[Kutipan Sumber]

Meskipun dalam otonomi daerah ada kebebasan untuk menentukan apa yang
menjadi kebutuhan daerah, tetapi dalam kebutuhan daerah senantiasa
disesuaikan dengan kepentingan nasional, ditetapkan dalam peraturan
perundang-undangan yang lebih tinggi.
Terlepas
dari itu pendapat beberapa ahli yang telah dikemukakan di atas, dalam
Undang-undang Nomor 32 tahun 2004 dinyatakan bahwa otonomi daerah adalah
kewenangan daerah untuk mengatur dan mengurus kepentingan masyarakat
setempat menurut prakarsa sendiri berdasarkan aspirasi masyarakat dalam
ikatan Negara Kesatuan Republik Indonesia.
Beranjak dari rumusan di atas, dapat disimpulkan bahwa otonomi daerah pada prinsipnya mempunyai tiga aspek, yaitu :
1. Aspek Hak dan Kewenangan untuk mengatur dan mengurus rumah tangganya sendiri.
2. Aspek
kewajiban untuk tetap mengikuti peraturan dan ketentuan dari
pemerintahan di atasnya, serta tetap berada dalam satu kerangka
pemerintahan nasional.
3. Aspek
kemandirian dalam pengelolaan keuangan baik dari biaya sebagai
perlimpahan kewenangan dan pelaksanaan kewajiban, juga terutama
kemampuan menggali sumber pembiayaan sendiri.
Yang
dimaksud dengan hak dalam pengertian otonomi adalah adanya kebebasan
pemerintah daerah untuk mengatur rumah tangga, seperti dalam bidang
kebijaksanaan, pembiyaan serta perangkat pelaksanaannnya. Sedangkan
kewajban harus mendorong pelaksanaan pemerintah dan pembangunan
nasional. Selanjutnya wewenang adalah adanya kekuasaan pemerintah daerah
untuk berinisiatif sendiri, menetapkan kebijaksanaan sendiri,
perencanaan sendiri serta mengelola keuangan sendiri.
Dengan
demikian, bila dikaji lebih jauh isi dan jiwa undang-undang Nomor 23
Tahun 2004, maka otonomi daerah mempunyai arti bahwa daerah harus mampu :
1. Berinisiatif sendiri yaitu harus mampu menyusun dan melaksanakan kebijaksanaan sendiri.

[/Kutipan Sumber]

• **Petunjuk Tugas**
**1.** Rangkum teks tentang otonomi daerah dalam dua kalimat.
**2.** Teruskan teks tentang otonomi daerah, dimulai tepat setelah butir pertama dalam daftar kemampuan yang harus dimiliki daerah.

[Bahan Sumber]

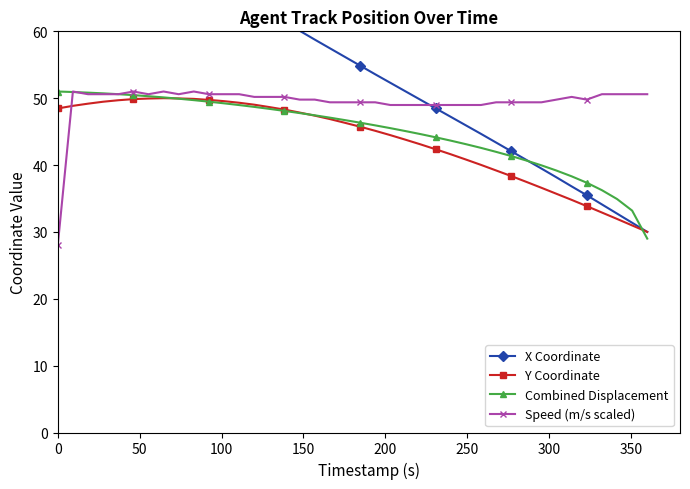

What is the minimum value for Combined Displacement?

29.0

[/Bahan Sumber]

• **Jawaban Anda**
**1.** Menurut Undang-undang Nomor 32 Tahun 2004, otonomi daerah adalah kewenangan daerah untuk mengatur dan mengurus kepentingan masyarakat setempat menurut prakarsa sendiri berdasarkan aspirasi masyarakat dalam ikatan Negara Kesatuan Republik Indonesia, dengan kebutuhan daerah yang senantiasa disesuaikan dengan kepentingan nasional. Pada prinsipnya otonomi daerah memiliki tiga aspek, yaitu hak dan kewenangan mengurus rumah tangga sendiri, kewajiban mengikuti ketentuan pemerintahan di atasnya dalam satu kerangka pemerintahan nasional, serta kemandirian dalam pengelolaan keuangan.

**2.**
2. Membuat peraturan sendiri (PERDA) beserta peraturan pelaksanaannya.
3. Menggali sumber-sumber keuangan sendiri.
4. Memiliki alat pelaksana baik personil maupun sarana dan prasarananya.
2. Prinsip dan Tujuan Otonomi Daerah
Otonomi
daerah dan daerah otonom, biasa rancu dipahami oleh masyarakat. Padahal
sebagaimana pengertian otonomi daerah di atas, jelas bahwa untuk
menerapkan otonomi daerah harus memiliki wilayah dengan batas
administrasi pemerintahan yang jelas.
Daerah
otonomi adalah wilayah administrasi pemerintahan dan kependudukan yang
dikenal dalam Undang-undang Nomor 32 tahun 2004 tentang Pemerintahan
Daerah. Dengan demikian jenjang daerah otonom ada dua bagian, walau
titik berat pelaksanaan otonomi daerah dilimpahkan pada pemerintah
kabupaten/kota. Adapun daerah provinsi, berotonomi secara terbatas yakni
menyangkut koordinasi antar/lintas kabupaten/kota, serta kewenangan
pusat yang dilimpahkan pada provinsi, dan kewenangan kabupaten/kota yang
belum mampu dilaksanakan maka diambil alih oleh provinsi.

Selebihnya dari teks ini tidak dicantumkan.